## READING PASSAGE:

I have been doing CSA for 15 years and have done both market style and the prepacked bag. Both styles have their merits. The prepacked bag is better for the farmer as you plan your garden to pack the bags and since you make the decisions all you have to do is figure out what crops your will grow (you will rarely get more than 15% of your member to respond to such questions as "what would you like me to grow" and at least half the answers will not be feasible-coffee, lemons, bananas, nuts, etc..) and than set a number of how many members for which you want to grow and go out and recruit those people.

The market style is better for the member as they get to pick and choose exactly what they want from choices given. Unless you know your members' likes and dislikes well. You can figure this out by watching what each member takes week after week and keeping track of what stays and what goes. After a season it is pretty clear what they like and what they don't and how long they will tolerate a particular item before they become collectively bored with it. (this helps with planning succession planting). But the farmer cannot estimate exactly what to grow for this style of distribution as they can for prepacking. It also makes harvesting a bit tricky. I knew from running kitchens in restuarants that take reservations that if you have 100 guess coming in and 5 different dishes you never made 100 portions of each dish, but rather divided 100 by 5 and made 20 of each dish. I do the same with the market style distribution. If i have 11 members coming in and 35 different crops than I will pick no more than 4 to 5 portions of any crop. But there are exceptions to this rule-when you have a lot of a parishable crop that has top be moved through the CSA. than you do things a bit differently.

## EXERCISE DESCRIPTION:
Condense the paragraph of the CSA post that begins "I have been doing CSA for 15 years" into a short bulleted list of its main points. Rely on the CSA post alone for this.

## DATA:
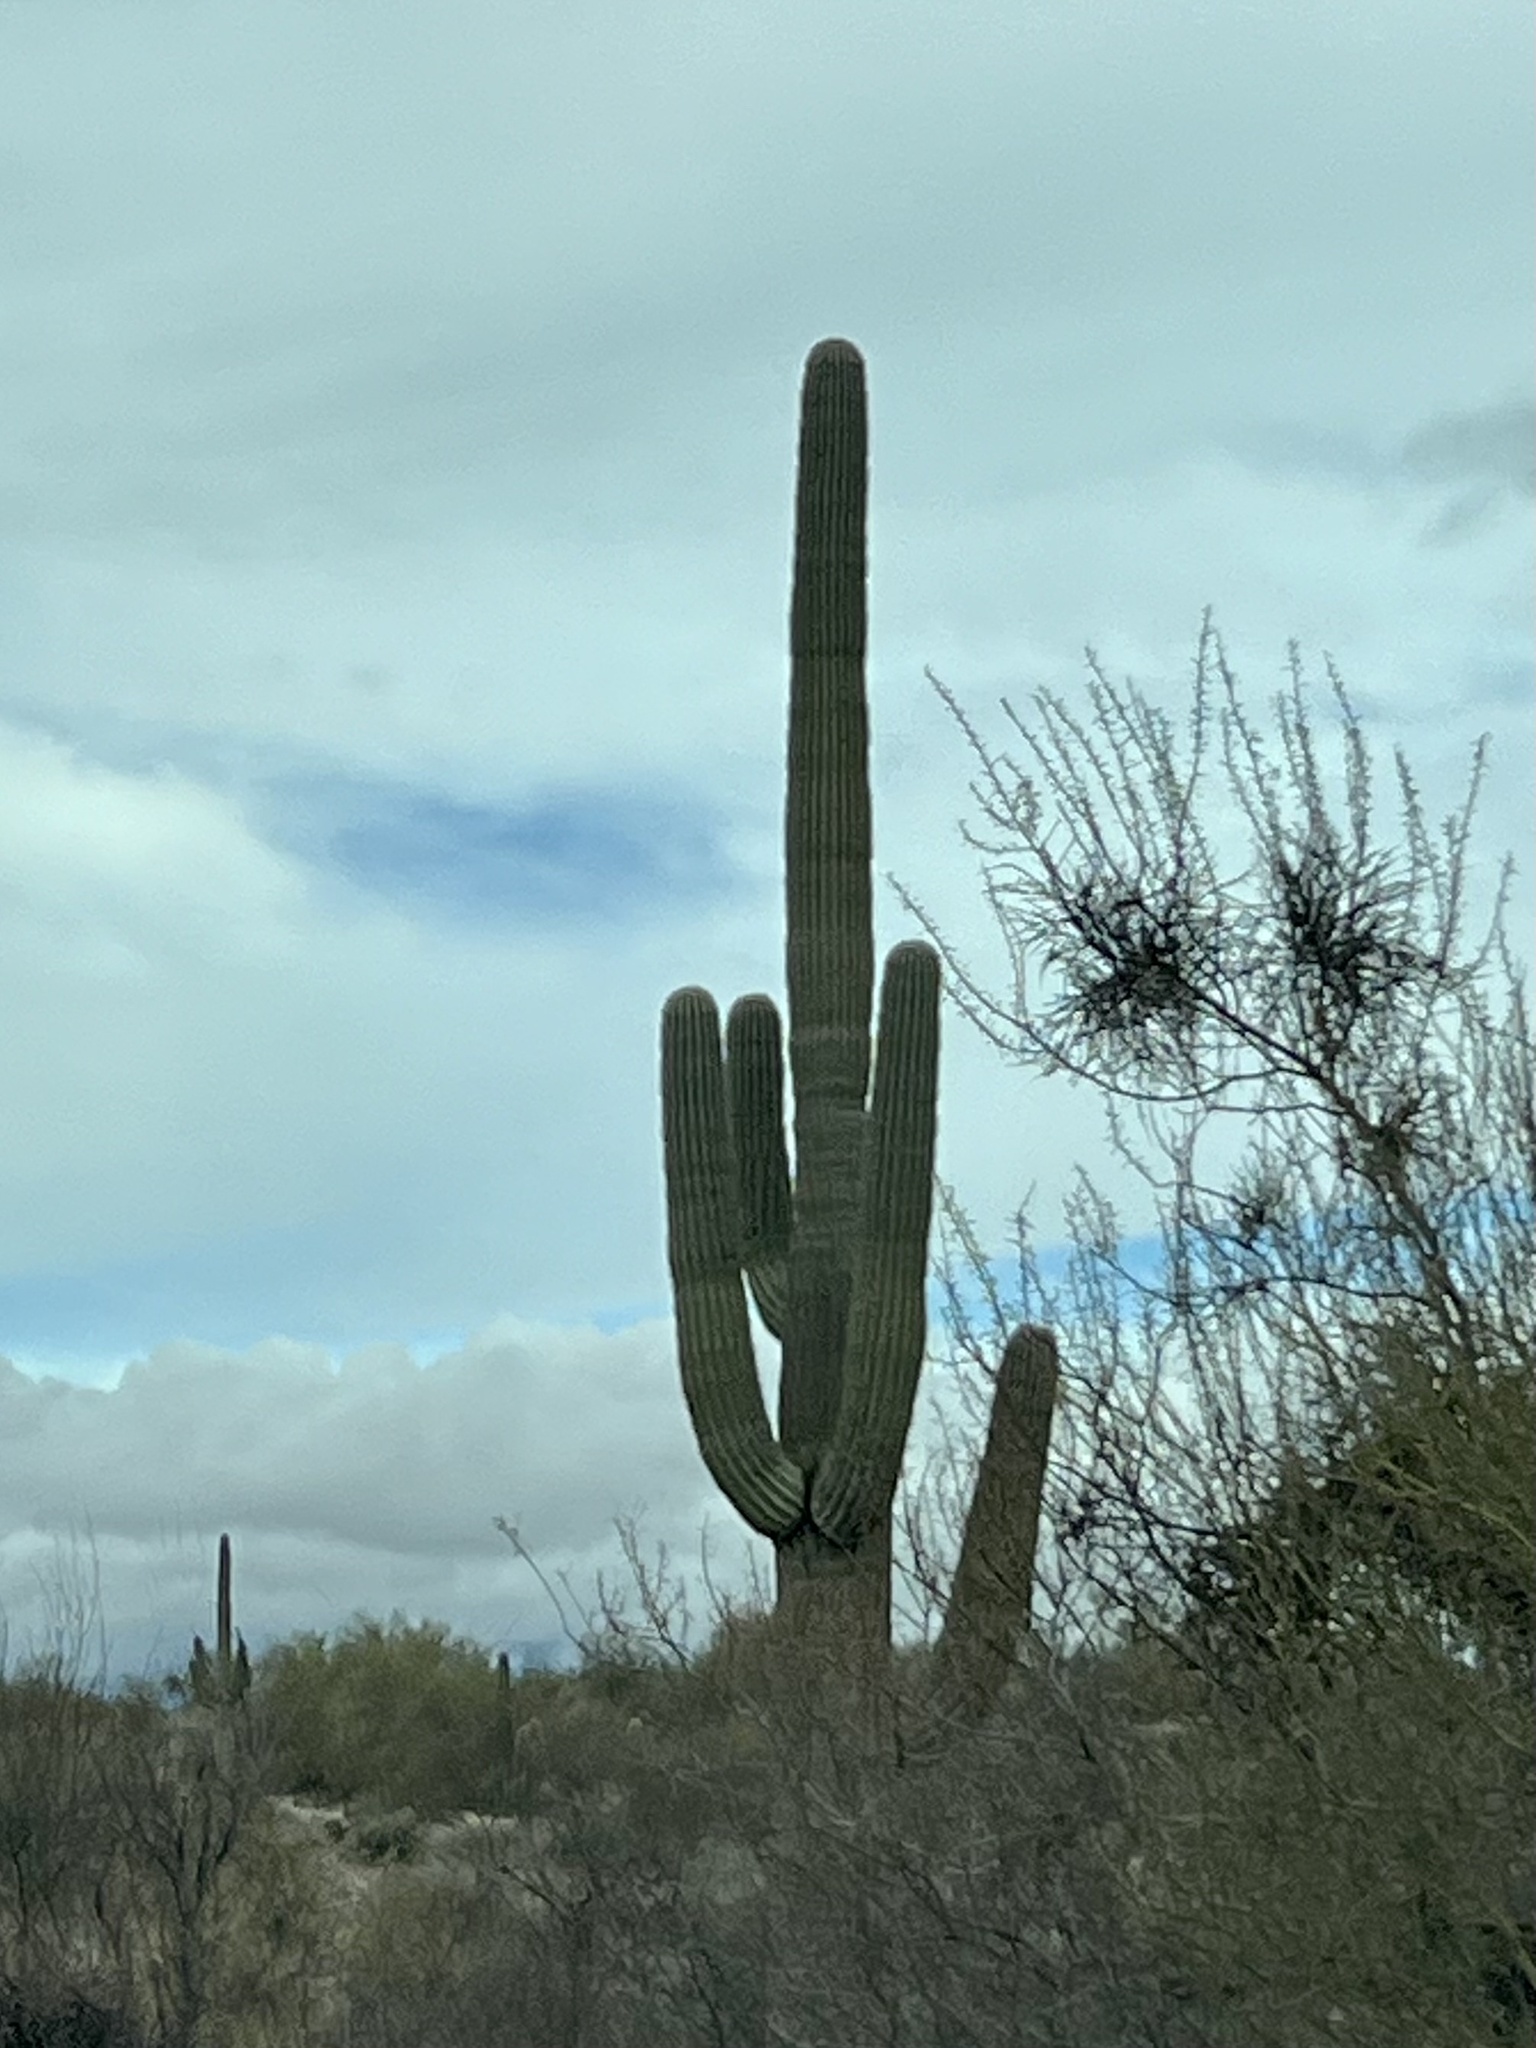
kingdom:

## COMPLETED TASK:
- The writer has run a CSA for 15 years, using both market-style distribution and prepacked bags, and sees merits in each.
- Prepacked bags are better for the farmer, who plans the garden around packing the bags and makes the decisions.
- The farmer only has to choose the crops, set a number of members to grow for, and recruit them.
- Asking members what to grow rarely helps: seldom more than 15% respond, and at least half the answers (coffee, lemons, bananas, nuts) aren't feasible.